8. The method for manufacturing a copper alloy wire according to claim 1, wherein the copper alloy wire material is drawn into the copper alloy fine wire by a wire drawing device.

9. The method for manufacturing a copper alloy wire according to claim 8, wherein the wire drawing device comprises a non-slip wire drawing device.

10. The method for manufacturing a copper alloy wire according to claim 9, wherein in the wire drawing step, the non-slip wire drawing device comprises a tension control apparatus and an eye mold, and the tension control apparatus is configured to increase a back drawing force of the copper alloy wire material behind the eye mold.

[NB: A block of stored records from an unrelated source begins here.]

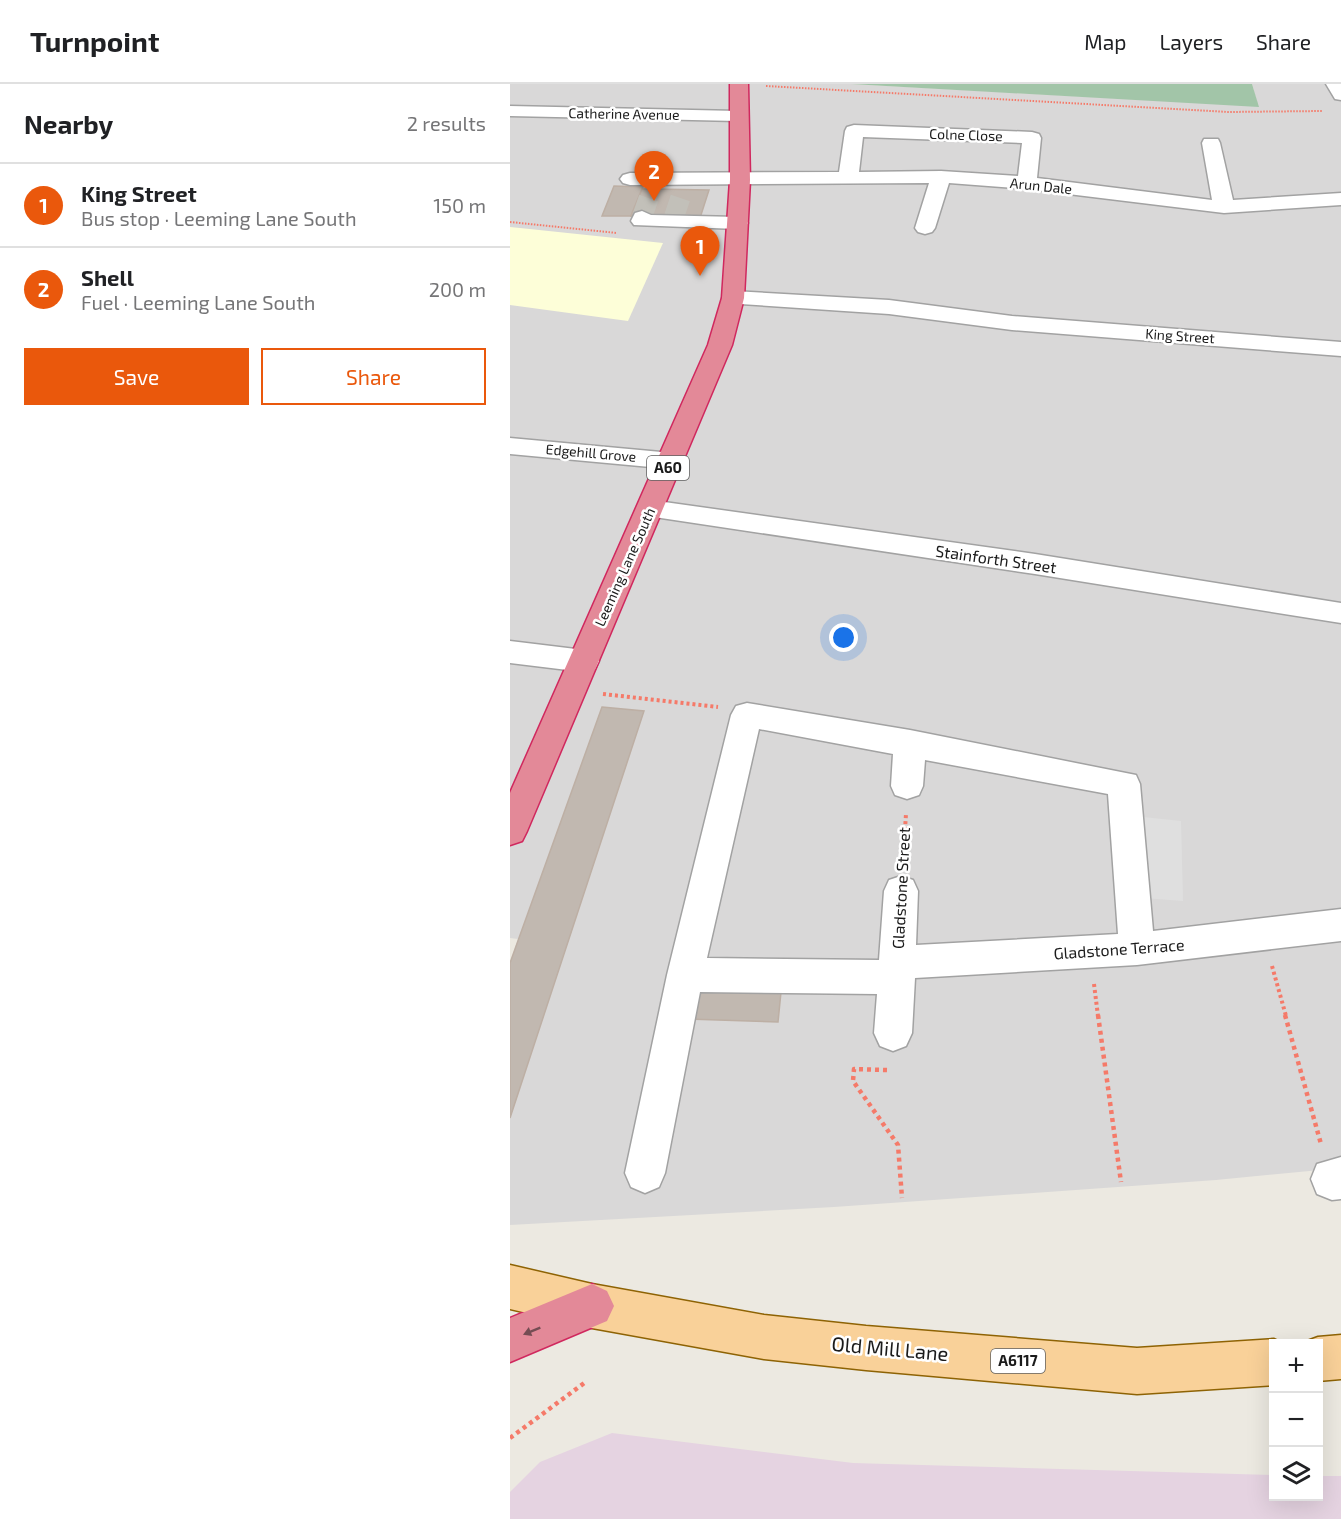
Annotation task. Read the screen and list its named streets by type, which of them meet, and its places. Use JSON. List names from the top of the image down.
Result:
{
  "streets": {
    "highway": ["A60", "Leeming Lane South"],
    "main road": ["Old Mill Lane", "A6117"],
    "street": [
      "Catherine Avenue",
      "Colne Close",
      "Arun Dale",
      "King Street",
      "Edgehill Grove",
      "Stainforth Street",
      "Gladstone Street",
      "Gladstone Terrace"
    ]
  },
  "crossings": [
    ["Catherine Avenue", "Leeming Lane South"],
    ["Colne Close", "Arun Dale"],
    ["Arun Dale", "Leeming Lane South"],
    ["King Street", "Leeming Lane South"],
    ["Edgehill Grove", "Leeming Lane South"],
    ["Stainforth Street", "Leeming Lane South"],
    ["Gladstone Street", "Gladstone Terrace"]
  ],
  "page": {
    "header": "Turnpoint",
    "nav": ["Map", "Layers", "Share"],
    "heading": ["Nearby", "2 results"],
    "pins": ["2", "1"],
    "list": [
      {
        "mark": "1",
        "name": "King Street",
        "note": "Bus stop · Leeming Lane South",
        "value": "150 m"
      },
      {
        "mark": "2",
        "name": "Shell",
        "note": "Fuel · Leeming Lane South",
        "value": "200 m"
      }
    ],
    "buttons": ["Save", "Share"],
    "map_buttons": ["+", "−"]
  }
}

11. The method for manufacturing a copper alloy wire according to claim 9, wherein the non-slip wire drawing device performs a wire drawing process on the copper alloy wire material at a speed of 100 to 1000 m/min at room temperature.

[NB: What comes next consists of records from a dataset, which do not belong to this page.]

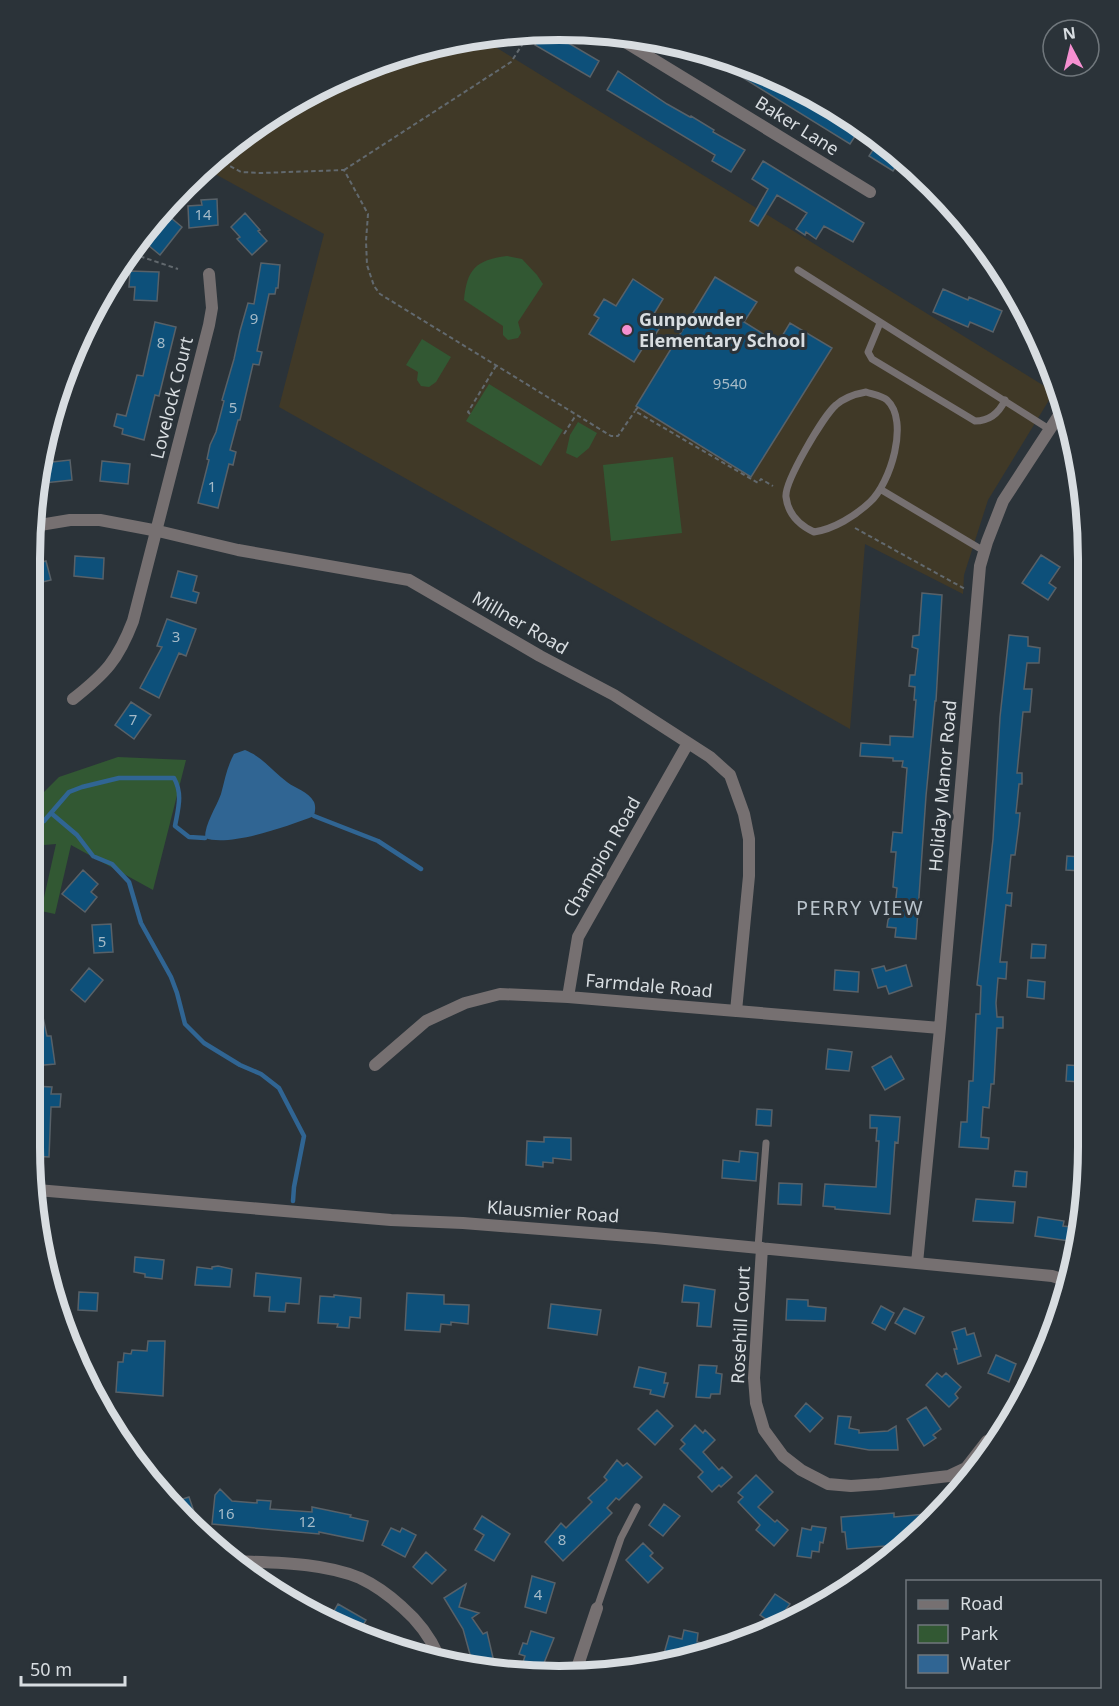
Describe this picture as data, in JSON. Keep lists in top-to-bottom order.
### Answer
{
  "streets": {
    "street": [
      "Baker Lane",
      "Lovelock Court",
      "Millner Road",
      "Holiday Manor Road",
      "Champion Road",
      "Farmdale Road",
      "Klausmier Road",
      "Rosehill Court"
    ]
  },
  "crossings": [
    ["Lovelock Court", "Millner Road"],
    ["Millner Road", "Champion Road"],
    ["Millner Road", "Farmdale Road"],
    ["Holiday Manor Road", "Farmdale Road"],
    ["Holiday Manor Road", "Klausmier Road"],
    ["Champion Road", "Farmdale Road"],
    ["Klausmier Road", "Rosehill Court"]
  ],
  "districts": ["PERRY VIEW"],
  "places": ["Gunpowder Elementary School"],
  "house_numbers": [
    "14",
    "9",
    "8",
    "9540",
    "5",
    "1",
    "3",
    "7",
    "5",
    "16",
    "12",
    "8",
    "4"
  ],
  "legend": ["Road", "Park", "Water"],
  "scale_bar": "50 m",
  "north": "top"
}
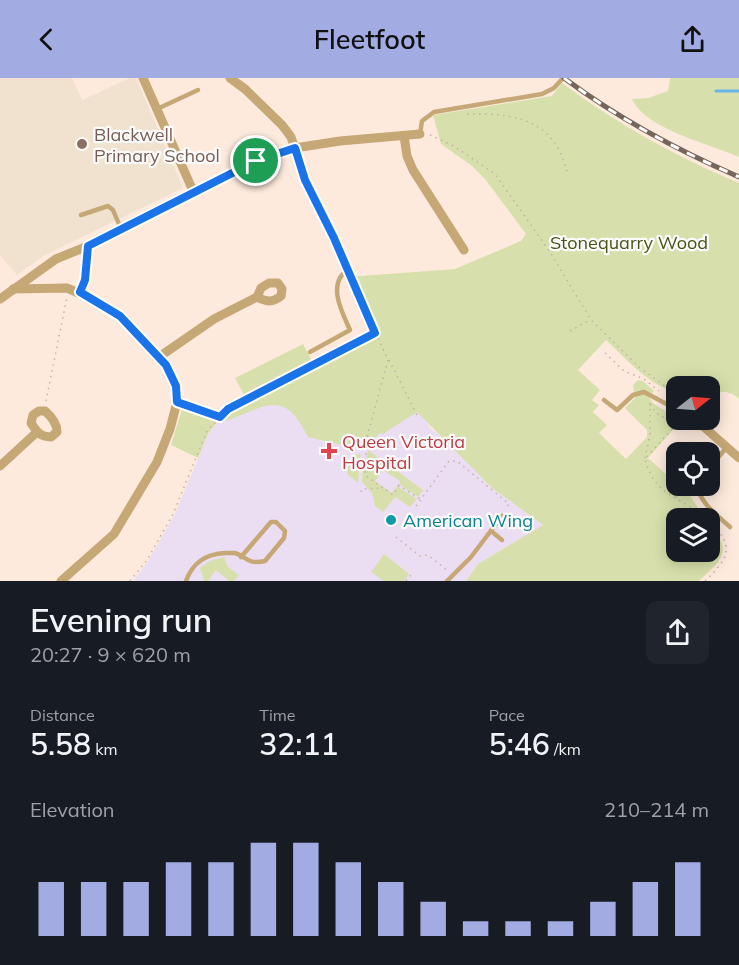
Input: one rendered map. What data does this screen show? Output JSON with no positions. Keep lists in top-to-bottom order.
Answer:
{
  "parks": ["Stonequarry Wood"],
  "places": {
    "other": ["Blackwell Primary School", "American Wing"],
    "health": ["Queen Victoria Hospital"]
  },
  "north": "right",
  "page": {
    "header": "Fleetfoot",
    "heading": ["Evening run", "20:27 · 9 × 620 m"],
    "stats": [
      ["Distance", "5.58 km"],
      ["Time", "32:11"],
      ["Pace", "5:46 /km"]
    ],
    "chart": ["Elevation", "210–214 m"]
  }
}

12. The method for manufacturing a copper alloy wire according to claim 8, wherein coarse drawing, medium drawing and fine drawing of the wire drawing device are performed on the copper alloy wire material into the copper alloy fine wire.

13. The method for manufacturing a copper alloy wire according to claim 1, wherein the thermal treatment for annealing time of greater than 0.1 second is performed on the copper alloy fine wire.

14. The method for manufacturing a copper alloy wire according to claim 1, wherein a protection gas is used in the thermal treatment process.

15. The method for manufacturing a copper alloy wire according to claim 14, wherein argon is used as the protection gas in the thermal treatment process.

16. The method for manufacturing a copper alloy wire according to claim 1, wherein the copper alloy wire, only consisting of the following elements:

by weight percentage of components, 0.3 to 0.45 of silver, 0.01 to 0.02 of titanium, and a remaining part that is formed by copper and unavoidable impurities.

17. A method for manufacturing a copper alloy wire, comprising:

melting titanium, silver, and copper under a vacuum manner into a molten copper alloy;

manufacturing the molten copper alloy into a copper alloy wire material;

drawing the copper alloy wire material into a copper alloy fine wire; and

performing a thermal treatment on the copper alloy fine wire under an annealing temperature.

18. The method for manufacturing a copper alloy wire according to claim 17, wherein the annealing temperature is ranged from 580° C. to 700° C.

19. The method for manufacturing a copper alloy wire according to claim 17, wherein the step of melting titanium, silver, and copper comprises steps of: first melting a total share of titanium and a partial share of copper into a copper-titanium mother alloy by means of electric arc melting, and then melting the copper-titanium mother alloy with a total share of silver and a remaining share of copper together into the molten copper alloy by means of induction melting.

20. The method for manufacturing a copper alloy wire according to claim 17, wherein the copper alloy wire material is drawn into the copper alloy fine wire by a wire drawing device.